A presidência do NDB é exercida por períodos de cinco anos, de forma rotativa. O mandato de Dilma terminaria em julho de 2025, mas agora ela prolongará seu mandato.
No regime de governança do banco, os países membros se revezam na nomeação do presidente – os nomes devem ser aprovados por representantes de cada país, chamados de “governadores”. Eles também compartilham indicações das vice-presidências do banco.
O primeiro país a comandar o NDB foi a Índia, entre 2015 e 2020. O Brasil assumiu então, ainda durante o governo Jair Bolsonaro. Ao assumir o cargo em 2023, Lula interveio na instituição e nomeou Dilma para substituir o diplomata e economista Marcos Troyjo.
Agora seria a vez da Rússia assumir o controle. No entanto, as sanções impostas pelo Ocidente por causa da guerra na Ucrânia impactaram a relação do banco com a Rússia e, para superar os problemas, Putin foi forçado a manobrar e a desistir de nomear um executivo russo em quem confiava. Essa escolha poderá causar constrangimento ao NDB.

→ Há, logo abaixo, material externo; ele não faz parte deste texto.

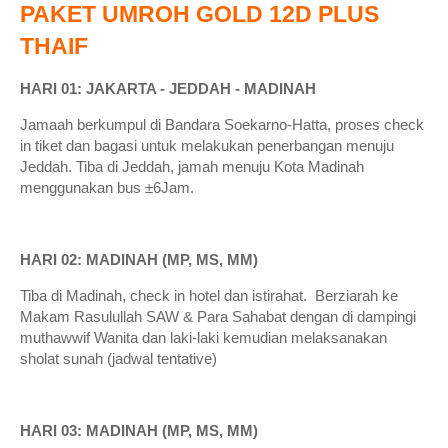
PAKET UMROH GOLD 12D PLUS
THAIF
HARI 01: JAKARTA - JEDDAH - MADINAH
Jamaah berkumpul di Bandara Soekarno-Hatta, proses check
in tiket dan bagasi untuk melakukan penerbangan menuju
Jeddah. Tiba di Jeddah, jamah menuju Kota Madinah
menggunakan bus ±6Jam.
HARI 02: MADINAH (MP, MS, MM)
Tiba di Madinah, check in hotel dan istirahat. Berziarah ke
Makam Rasulullah SAW & Para Sahabat dengan di dampingi
muthawwif Wanita dan laki-laki kemudian melaksanakan
sholat sunah (jadwal tentative)
HARI 03: MADINAH (MP, MS, MM)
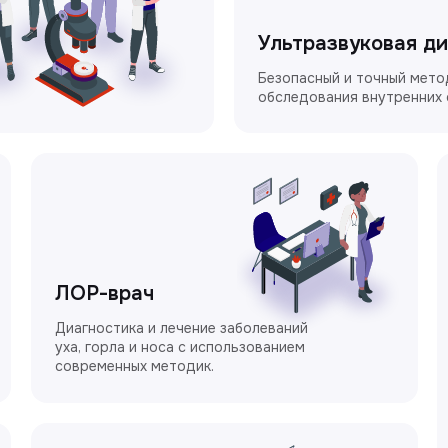
Ультразвуковая д
Безопасный и точный мето
обследования внутренних 
ЛОР-врач
Диагностика и лечение заболеваний
уха, горла и носа с использованием
современных методик.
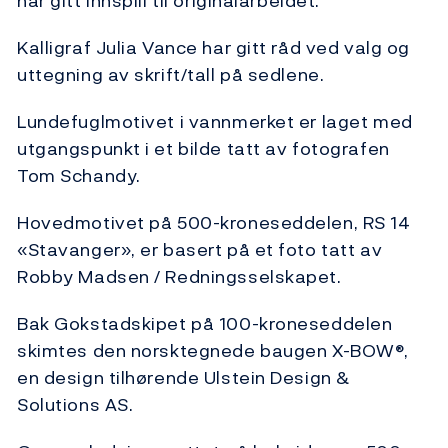
har gitt innspill til originalarbeidet.
Kalligraf Julia Vance har gitt råd ved valg og
uttegning av skrift/tall på sedlene.
Lundefuglmotivet i vannmerket er laget med
utgangspunkt i et bilde tatt av fotografen
Tom Schandy.
Hovedmotivet på 500-kroneseddelen, RS 14
«Stavanger», er basert på et foto tatt av
Robby Madsen / Redningsselskapet.
Bak Gokstadskipet på 100-kroneseddelen
skimtes den norsktegnede baugen X-BOW®,
en design tilhørende Ulstein Design &
Solutions AS.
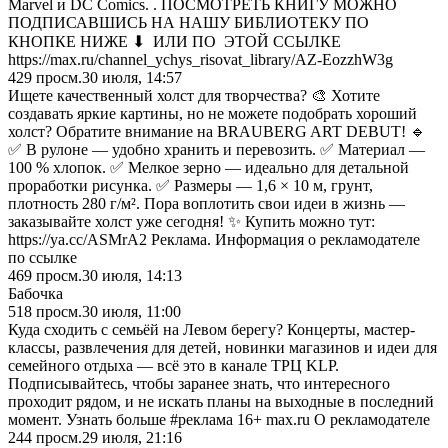
Маrvеl и DС Соmiсs. . ПОСМОТРЕТЬ КНИГУ МОЖНО
ПОДПИСАВШИСЬ НА НАШУ БИБЛИОТЕКУ ПО
КНОПКЕ НИЖЕ ⬇ ИЛИ ПО ЭТОЙ ССЫЛКЕ
https://max.ru/channel_ychys_risovat_library/AZ-EozzhW3g
429
просм.
30 июля, 14:57
Ищете качественный холст для творчества? 🎨 Хотите
создавать яркие картины, но не можете подобрать хороший
холст? Обратите внимание на BRAUBERG ART DEBUT! 🔹
✅ В рулоне — удобно хранить и перевозить. ✅ Материал —
100 % хлопок. ✅ Мелкое зерно — идеально для детальной
проработки рисунка. ✅ Размеры — 1,6 × 10 м, грунт,
плотность 280 г/м². Пора воплотить свои идеи в жизнь —
заказывайте холст уже сегодня! ✨ Купить можно тут:
https://ya.cc/ASMrA2 Реклама. Информация о рекламодателе
по ссылке
469
просм.
30 июля, 14:13
Бабочка
518
просм.
30 июля, 11:00
Куда сходить с семьёй на Левом берегу? Концерты, мастер-
классы, развлечения для детей, новинки магазинов и идеи для
семейного отдыха — всё это в канале ТРЦ KLP.
Подписывайтесь, чтобы заранее знать, что интересного
проходит рядом, и не искать планы на выходные в последний
момент. Узнать больше #реклама 16+ max.ru О рекламодателе
244
просм.
29 июля, 21:16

“A Rússia propôs prorrogar a presidência do Brasil e a presidência de Dilma Rousseff nesta bancada, já que o Brasil preside o G-20 este ano, e no próximo ano assumirá a presidência do BRICS. , acreditamos que esta abordagem ajudará as instituições que queremos ver a desenvolver-se ainda mais para evitar desafios que são específicos da Rússia”, disse Putin numa declaração à imprensa.
Atualmente fazem parte do NDB os cinco fundadores – Brasil, Rússia, Índia, China e África do Sul – e os incorporados Bangladesh, Emirados Árabes Unidos e Egito, além do Uruguai, atualmente em processo de adesão.